Saved data entries:
┌──

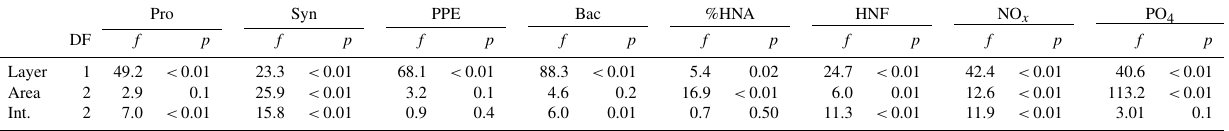
Table 2. Summary table of two-way ANOVA results for parameters analyzed in this study. Row 1 (euphotic layer) tests for significant differences between mean parameter values across different layers of the euphotic layer (Z u or Z l ) on mean parameter values. Row 2 (area) tests for significant differences between mean parameter values across different biogeochemical areas (MA, LDB, and GY). Row 3 (interaction) tests for differences between mean parameter values across both euphotic layer and biogeochemical condition. Relationships for Pro, Bac, HNF, NO x , and PO 4 calculated from depth-integrated abundances; relationships for %HNA calculated from raw values. Pro Syn PPE Bac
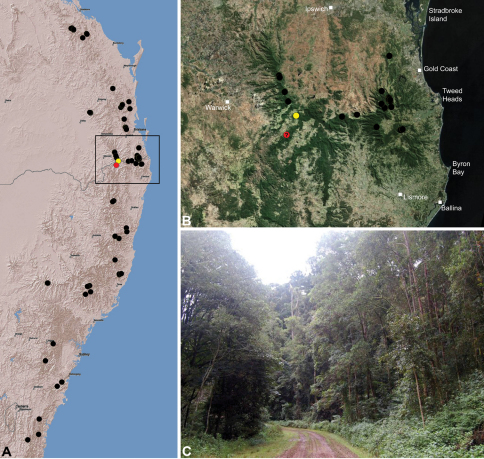
Austrarchaea clyneae sp. n., distribution and habitat: A, topographic map showing the known distribution of Archaeidae in south-eastern Queensland and eastern New South Wales, with collection localities for A. clyneae highlighted in yellow (red highlighted localities denote juvenile specimens of tentative identification); B, satellite image showing detail of inset (A); C, subtropical rainforest at the type locality – Mount Clunie National Park, Queensland (June 2008). Image (C) by A. Rix, used with permission.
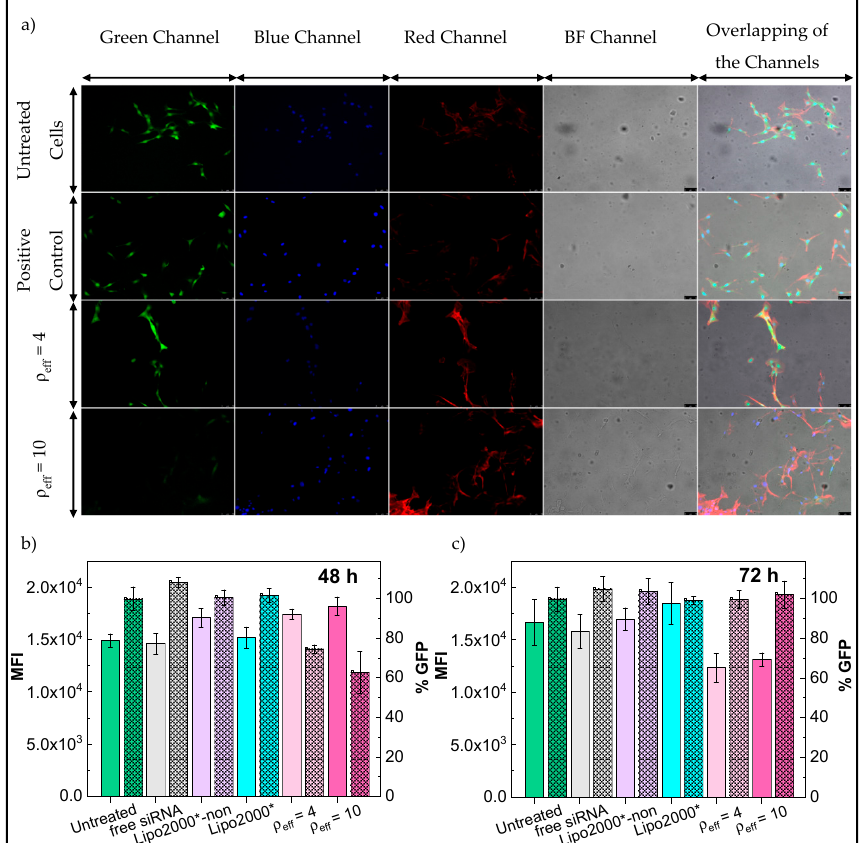
Figure 5. ( a ) Epifluorescence microscopy images for T731-GFP cells treated with C 3 (C 16 His) 2 /MOG-siRNA lipoplexes ( α = 0.2; ρ eff = 4 and 10) and Lipo2000*-antiGFP-siRNA as control, after 72 h of treatment. Images were collected in different channels of fluorescence signals and the overlapping of them. Scale bars are 75 µm. GFP knockdown levels expressed as MFI (unstriped bars, left y-axis) and % GFP (striped bars, right y-axis) in T731-GFP cells at 48 ( b ) and 72 h ( c ) of incubation. Cells treated by the lipoplexes were collected at α = 0.2 and ρ eff = 4 (light pink bars) and 10 (dark pink bars). Untreated cells were used as a reference of the highest MFI and % GFP value. Free siRNA and Lipo2000*-non-targeting siRNA were used as negative controls (gray and purple bars, respectively) while Lipo2000*-antiGFP-siRNA was used as positive control (blue bars). All experiments were performed with 10% ( v/v ) of HS. The data represent the mean ± SD of three independent wells.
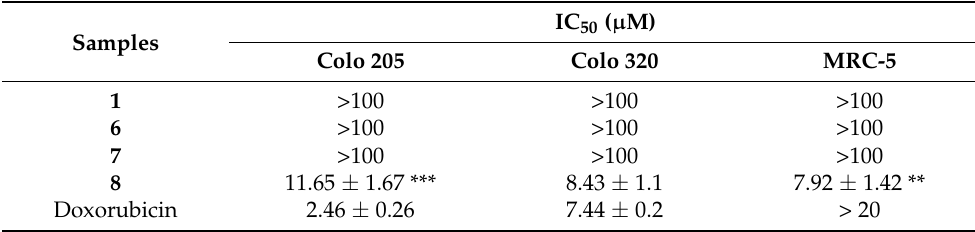
Table 4. Cytotoxic activity of compounds 1 , 6 – 8, and doxorubicin on the human colon adenocarci- noma cell lines (sensitive Colo 205 and resistant Colo 320 cells) and on the normal MRC-5 embryonal fibroblast cell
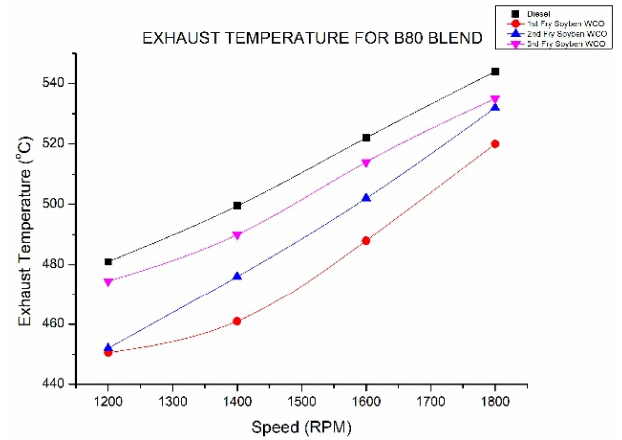
Figure 13. Exhaust temperature of different fry oils (B80 blend) at different rpm.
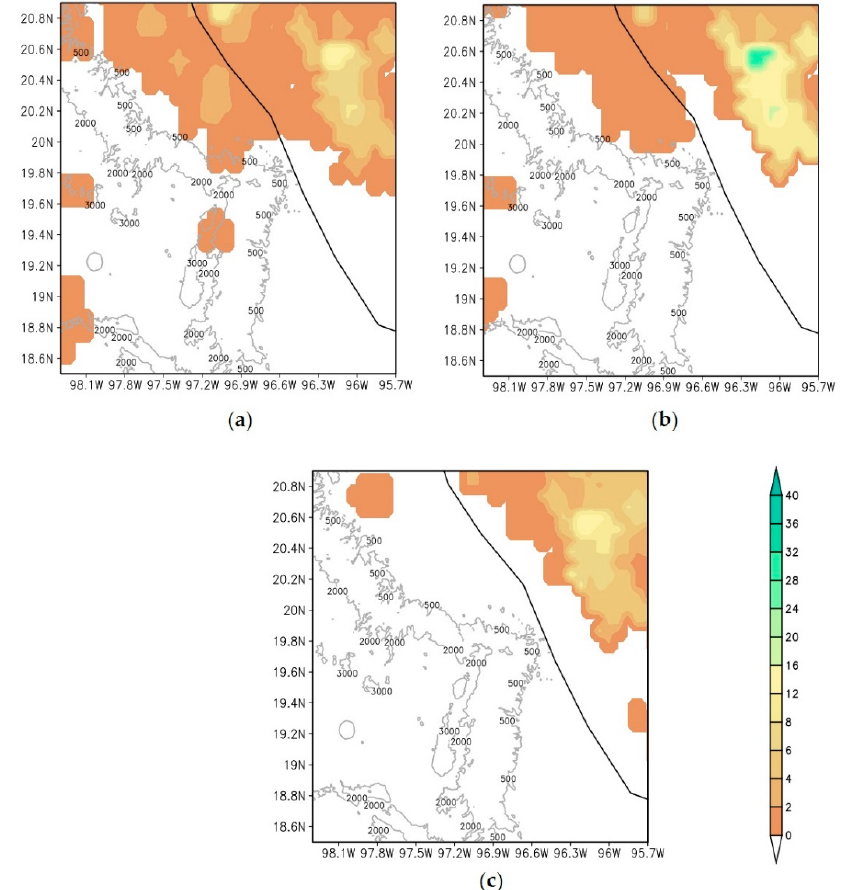
Figure 13. Precipitation (mm h − 1 ) using CMORPH data (8-km spatial resolution) at ( a ) 01 LT, ( b ) 03 LT, and ( c ) 05 LT by July 1, 2015. The contours of 500 and 2000 m.a.s.l. are shown.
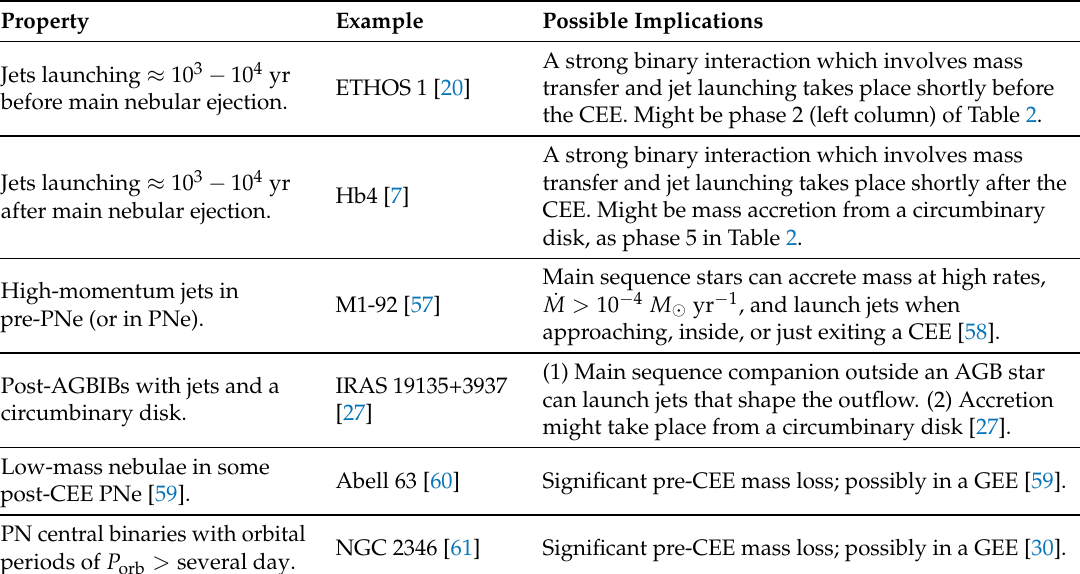
Table 3. Observational indirect support for the importance of the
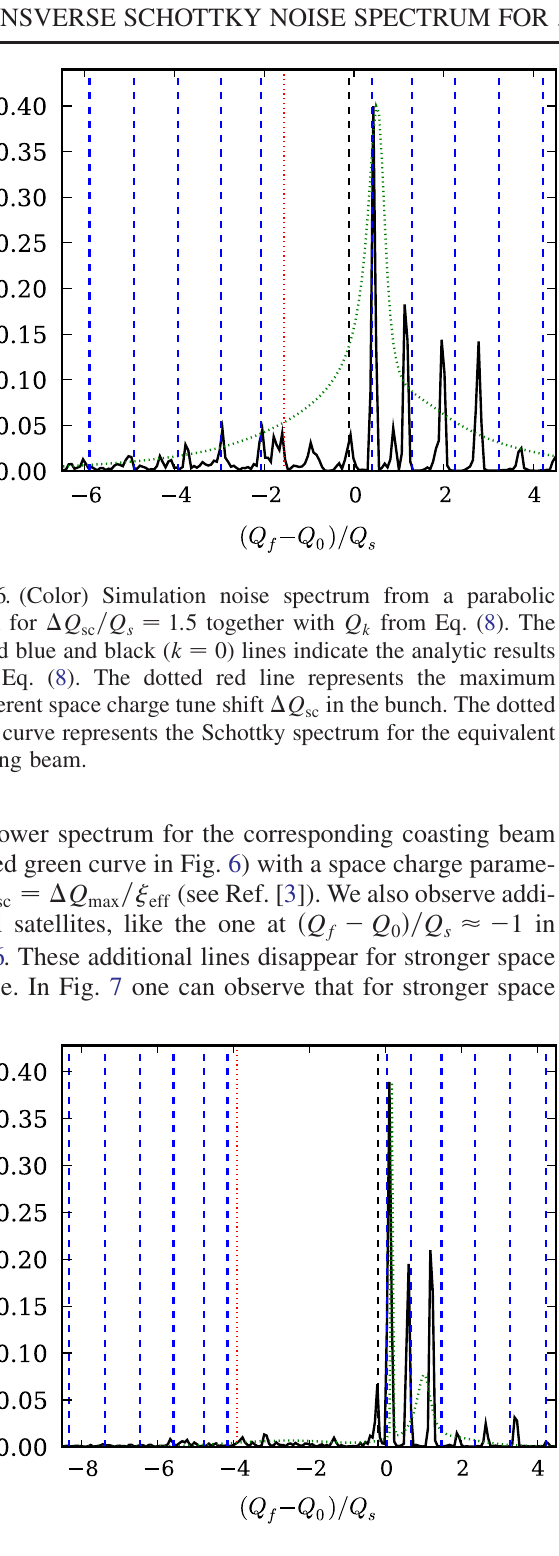
FIG. 7. (Color) Simulation noise spectrum from a parabolic bunch for (cid:1) Q sc =Q s ¼ 4 : 0 together with Q k from Eq. (8). The dashed blue and black ( k ¼ 0 ) lines indicate the analytic results from Eq. (8). The dotted red line represents the maximum incoherent space charge tune shift (cid:1) Q sc in the bunch. The dotted green curve represents the Schottky spectrum for the equivalent coasting beam.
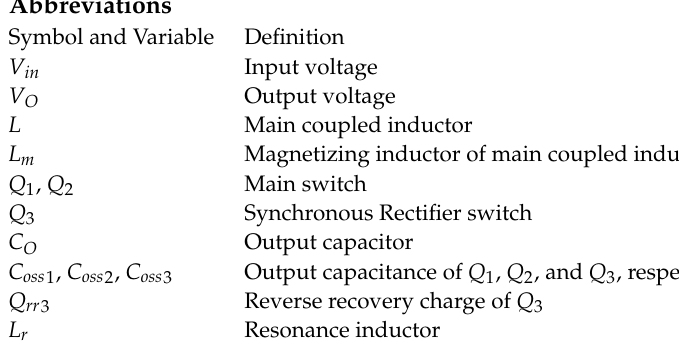
Figure 17. Photographs of the proposed prototype ( a ) view of top side; and ( b ) view of bottom side. Table 3. Measured results of phase margin and gain margin.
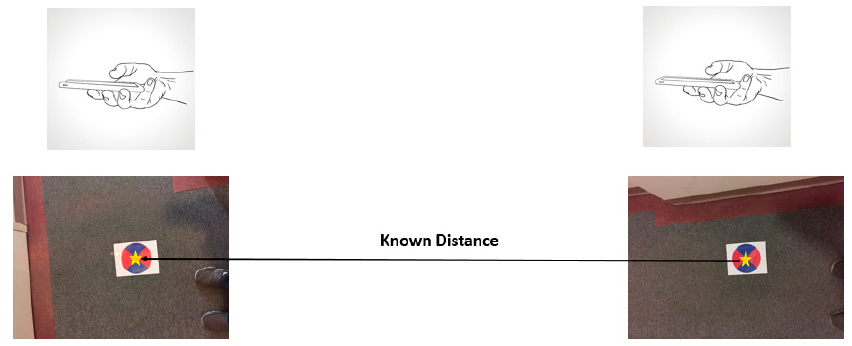
Figure 8. The Step Detection Result.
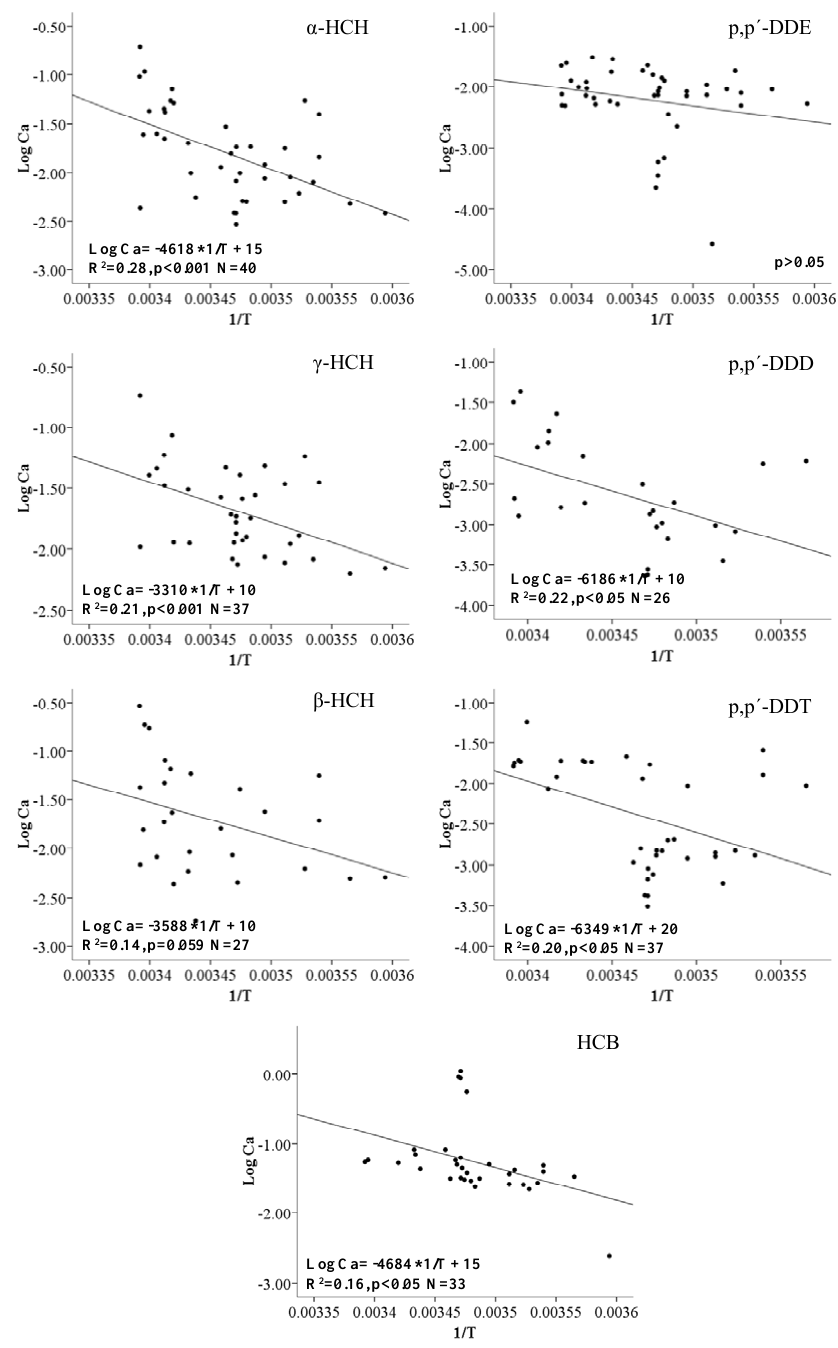
Fig. 1. Ambient air concentration (Log Ca in ngm − 3 ) regressed against 1/ T for selected HCH isomers, DDT metabolites and HCB.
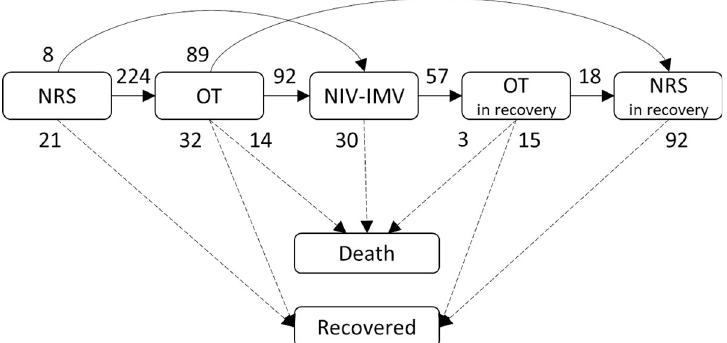
Fig 1. Representation of clinical pathways and number of observed changes of state. Notes: Arrows represent transitions between states and the number of observed transitions is reported. The dotted lines represent the final transitions of the study. NRS = No Respiratory Support; OT = Oxygen Therapy; NIV = Non-Invasive Ventilation; IMV = Invasive Mechanical Ventilation. 256 patients have started their hospitalization in the NRS state, 12 in the OT state and 3 in the NIV / INT state A total number of 64 patients with censored length of hospital stay were present: 3 in NRS, 9 in OT, 16 in NIV-IMV, 21 in OT in recovery, 15 in NRS in recovery.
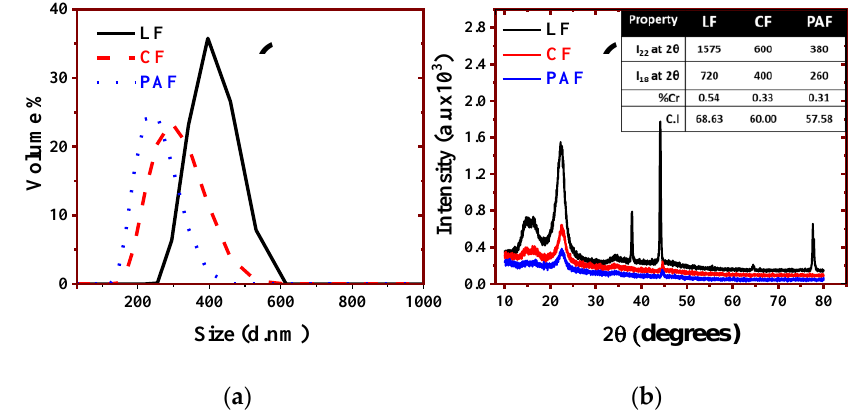
Figure 1. ( a ) Particle size distribution and ( b ) PXRD profiles of linen fiber (LF) and its treated forms (CF and PAF). Figure 1b, inset; XRD parameters for the crystallinity index (C r I) and peak intensities at 2θ = 22° and 18°.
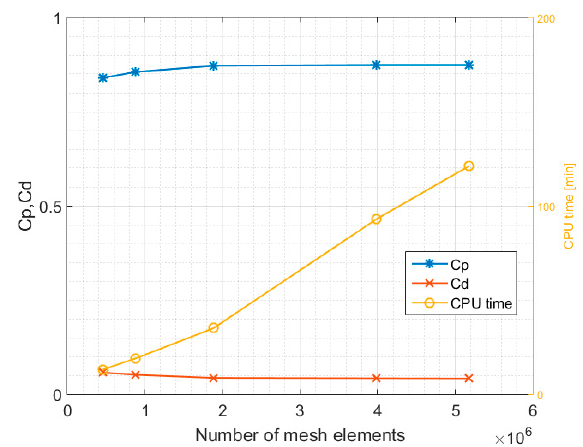
Figure 3. Mesh independency analysis for the draft tube. Table 1. Details of the grids used in the subdomains.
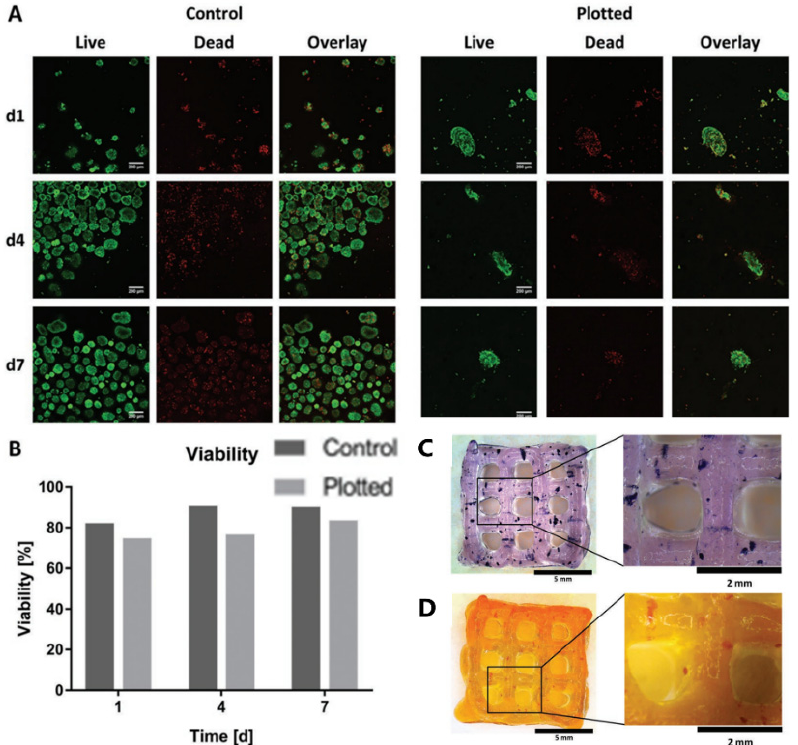
Figure 5. Islet viability assay and staining. ( A ) Live/dead staining of islets in Alg/MC gel (right) and free control islets (left). Live and dead cells are shown in green and red, respectively. ( B ) Semi- quantitative assessment of islet viability based on live/dead staining as shown in ( A ), n > 60 islets. ( C ) Islet-containing scaffolds were stained with thiazolyl blue tetrazolium bromide (MTT). ( D ) Islet- containing scaffolds were stained with dithizone (DTZ). Reprinted with permission from Ref. [76], Copyright 2019, John Wiley and Sons.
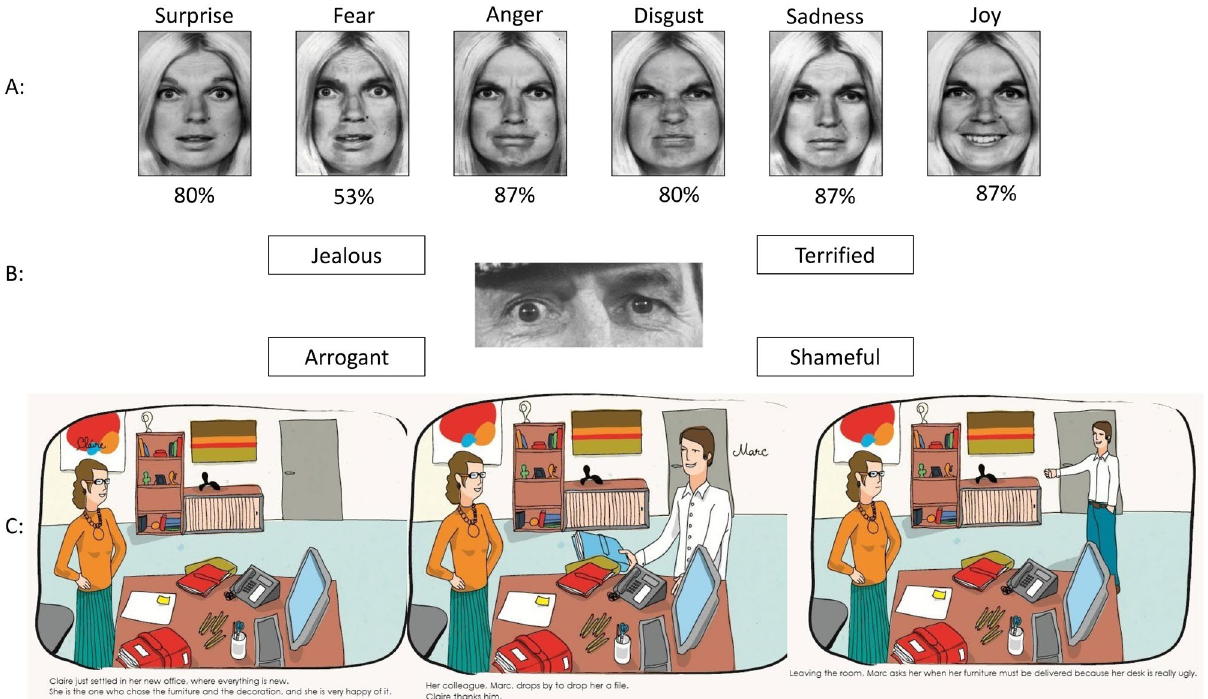
Figure 1. Illustrations from the battery of tests (from Ehrle et al. et Baron Cohen et al.). ( A ) In this task, a display shows faces based on Ekman faces of the same person expressing six basic emotions: anger, disgust, happiness, fear, surprise, and sadness. Faces are presented during a maximal duration of five seconds, followed by the presentation of emotion names. Participants have to decide which one of the six emotions best describe the face displayed. The percentage under each picture corresponds to the rate of successful recognition by the patients. ( B ) “Reading the mind in the eyes test” assessed perceptive-based mentalizing (Baron-Cohen et al. 31 ). ( C ) “Theory of mind”: the examiner reads the text to the participant who can also read it simultaneously. The participant is then asked different questions assessing social cognition but also the understanding and retention of the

└──

(WHAT YOU NEED TO DO) Copy word for word the span of the records above that begins at the line with "Figure 13. Precipitation" and ends at the line with "Fig. 1. Ambient", including those two lines but not the pictures.

(RESPONSE)
Figure 13. Precipitation (mm h − 1 ) using CMORPH data (8-km spatial resolution) at ( a ) 01 LT, ( b ) 03 LT, and ( c ) 05 LT by July 1, 2015. The contours of 500 and 2000 m.a.s.l. are shown.
Table 3. Observational indirect support for the importance of the
FIG. 7. (Color) Simulation noise spectrum from a parabolic bunch for (cid:1) Q sc =Q s ¼ 4 : 0 together with Q k from Eq. (8). The dashed blue and black ( k ¼ 0 ) lines indicate the analytic results from Eq. (8). The dotted red line represents the maximum incoherent space charge tune shift (cid:1) Q sc in the bunch. The dotted green curve represents the Schottky spectrum for the equivalent coasting beam.
Figure 17. Photographs of the proposed prototype ( a ) view of top side; and ( b ) view of bottom side. Table 3. Measured results of phase margin and gain margin.
Figure 8. The Step Detection Result.
Fig. 1. Ambient air concentration (Log Ca in ngm − 3 ) regressed against 1/ T for selected HCH isomers, DDT metabolites and HCB.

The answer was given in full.